In the elections of 1984, the first since the end of the military dictatorship which had ruled Uruguay from 1973 to 1984, Michelini was elected to the city council in Montevideo running for the Party for the Government of the People. Five years later, he joined the breakaway group led by Hugo Batalla, forming a new party, the New Area, supporting the presidential candidacy of Batlle for the elections of 1989, in which Michelini was elected deputy.

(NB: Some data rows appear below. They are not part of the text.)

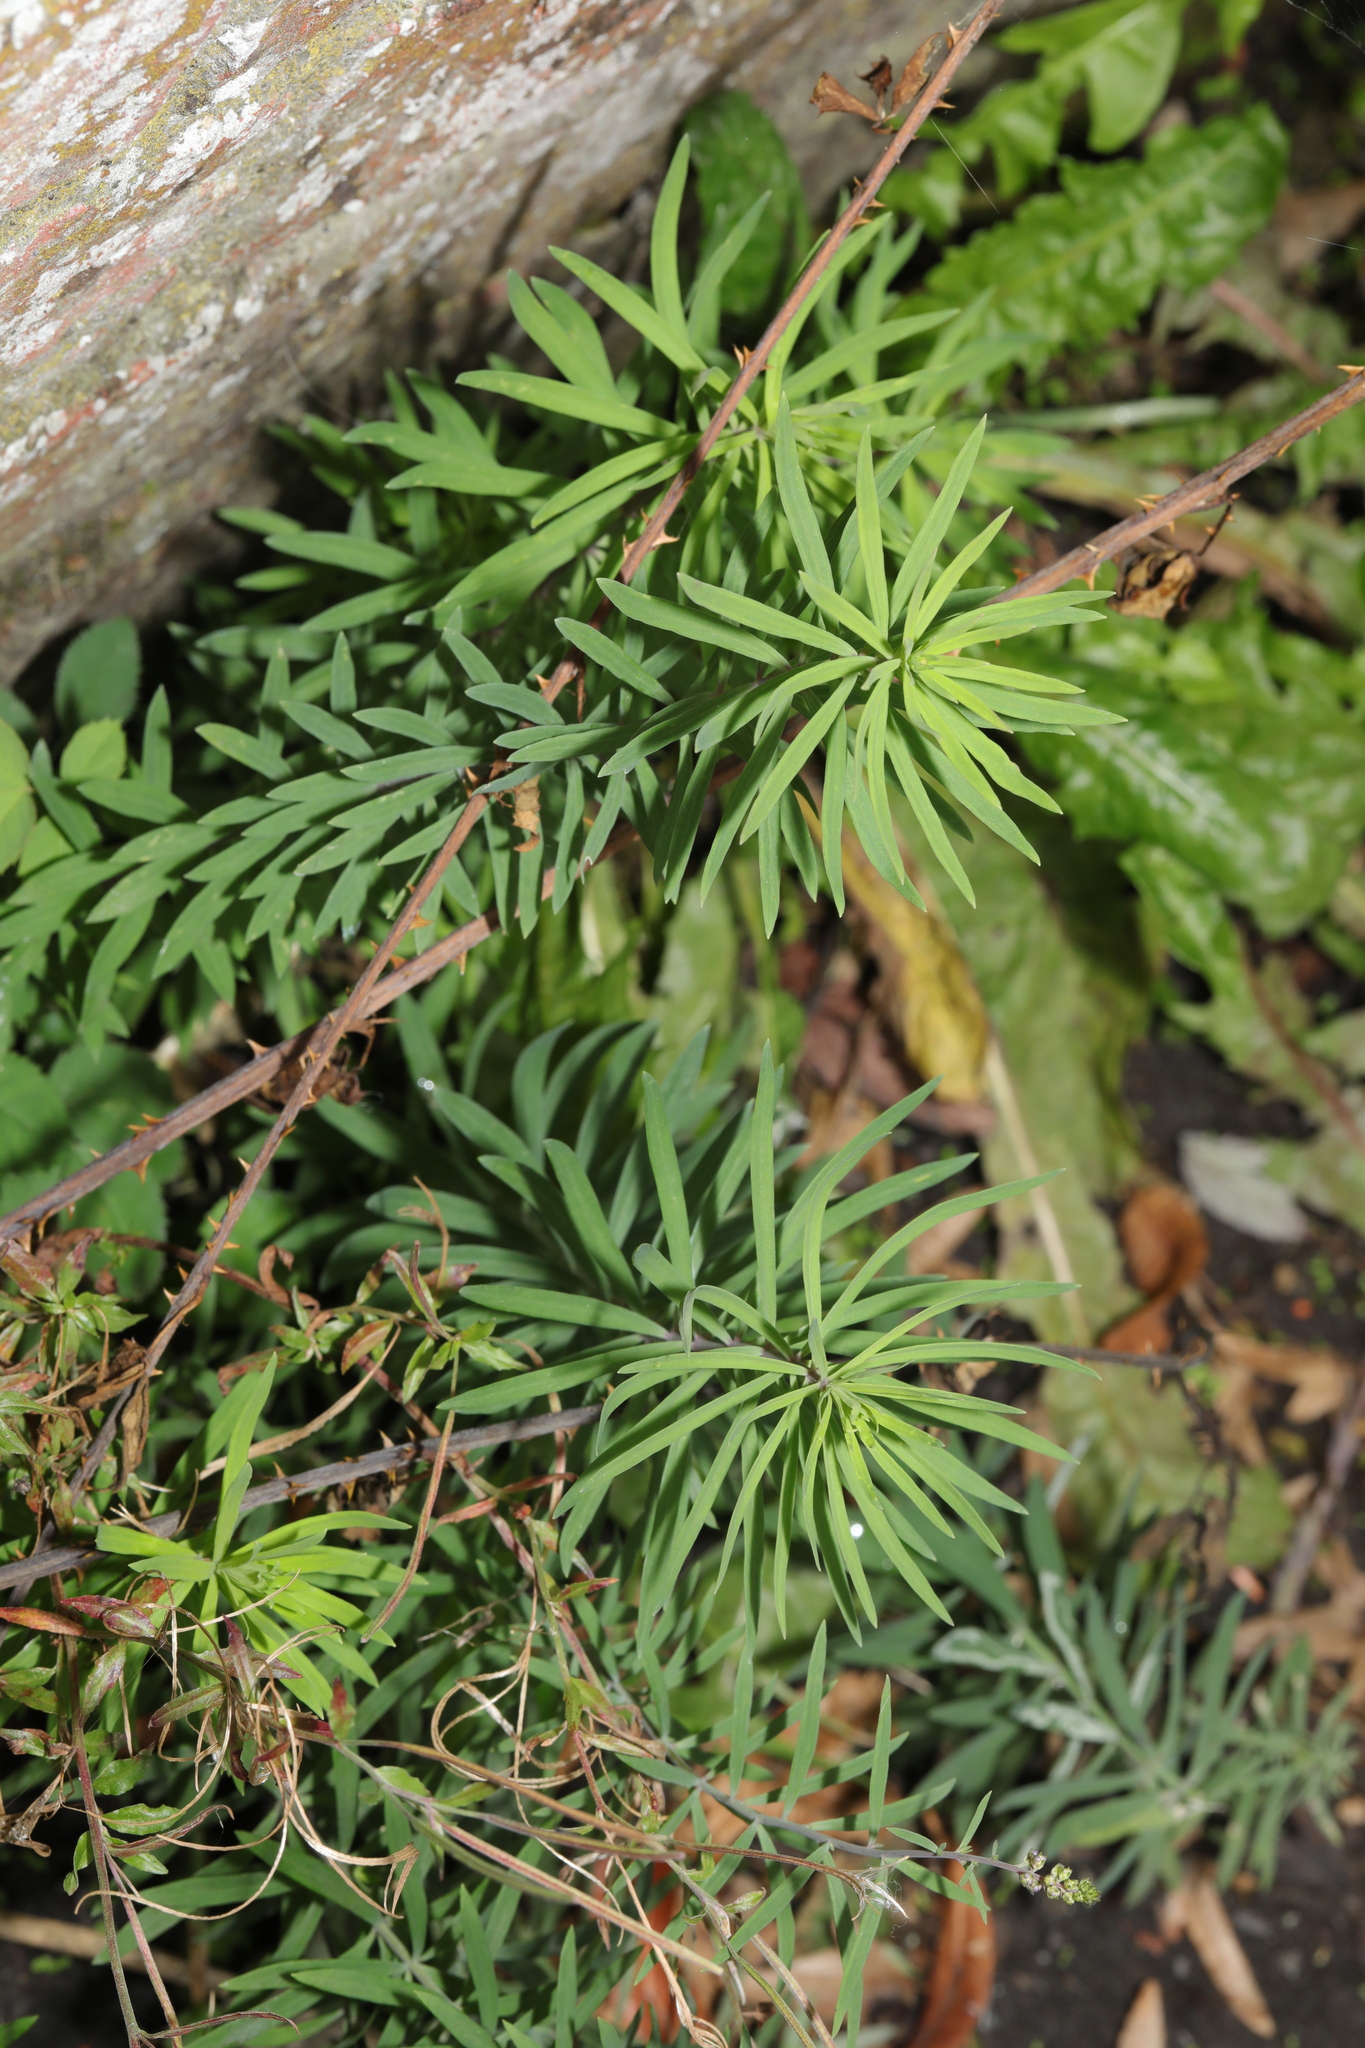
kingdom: Plantae
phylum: Tracheophyta
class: Magnoliopsida
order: Lamiales
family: Plantaginaceae
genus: Linaria
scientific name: Linaria purpurea
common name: Purple toadflax
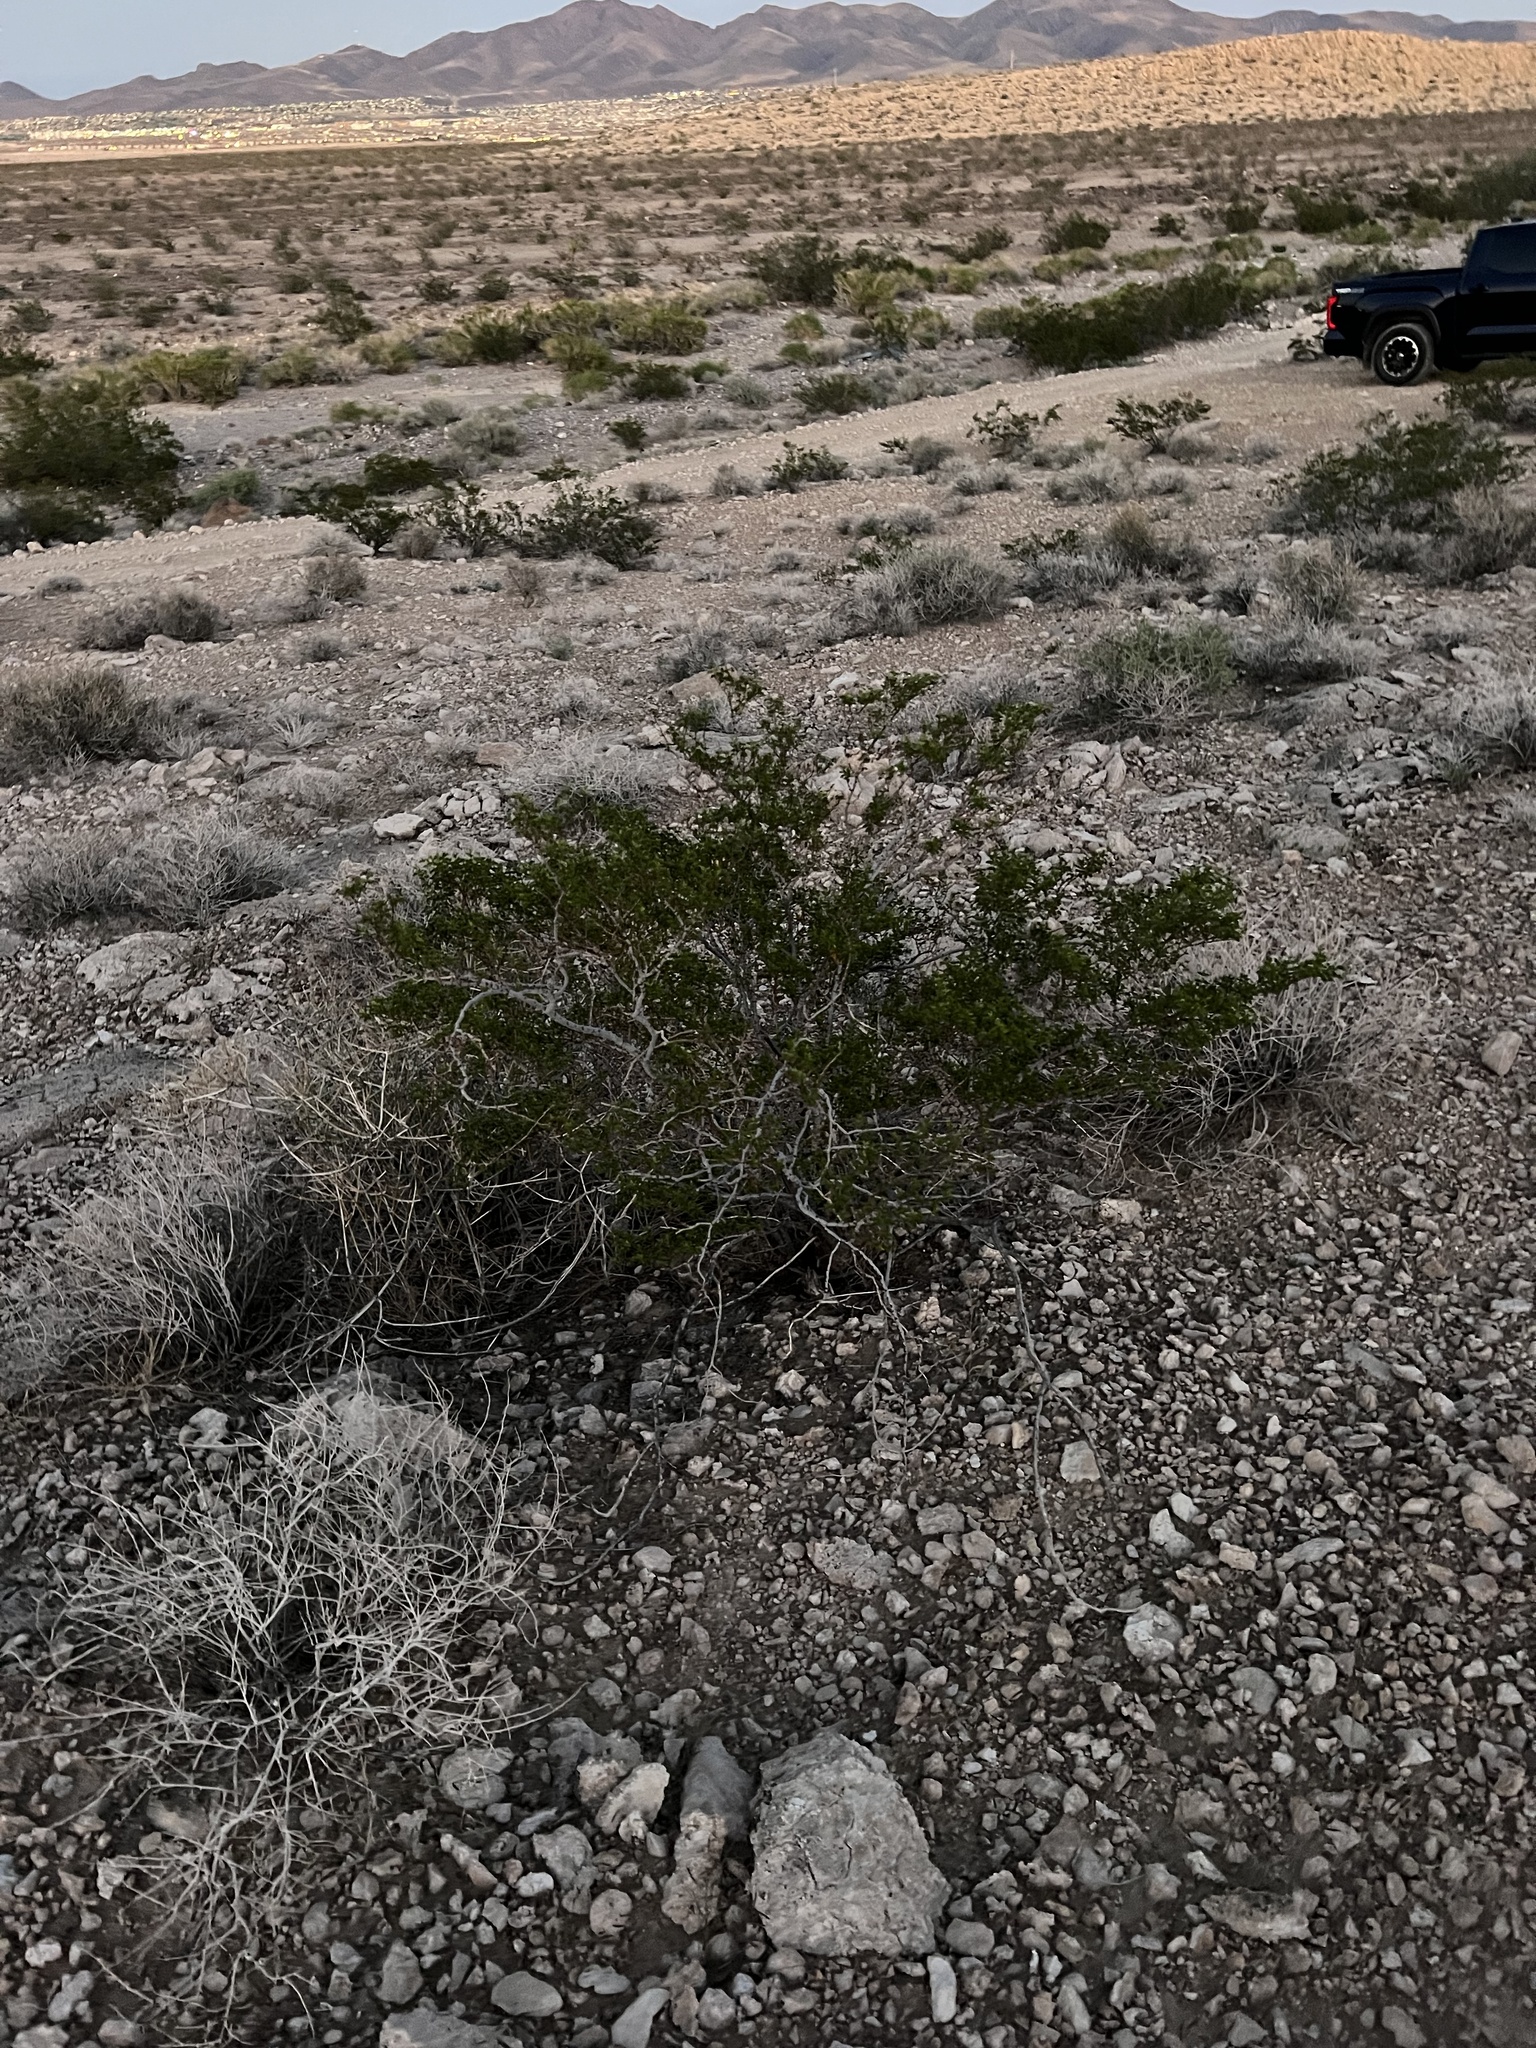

In 1994, he disagreed with the alliance between Hugo Batalla and the Colorado Party, and in response founded the New Space party with other dissidents. The party is part of the Frente Amplio coalition, and has twice nominated Michelini for President of Uruguay. In the first election in 1994 he obtained 5.16% of total votes cast, while in 1999 he obtained 4.56% of the vote. On both occasions he was elected Senator. In 2003 he reached an agreement with the Progressive Encounter-Broad Front, called the New Majority, in which he returned to his old political party. Some sections of the New Space directed by Pablo Mieres disagreed with this decision, left the party, and founded the Independent Party. The Frente Amplio won the election in 2004, and as part of the coalition Michelini won a seat in the Senate. During his time as Senator, Michelini drafted a law on the integration of men and women in the electoral lists of political parties, and drafted a declaration naming July 17 of each year a day of National Suicide Prevention.

He is married to Arq. Matilde Jorge and has four children: Clara, Juan Pedro, Beatriz, and Martin. His brother Felipe Michelini is also a member of the Senate, and has served for three terms.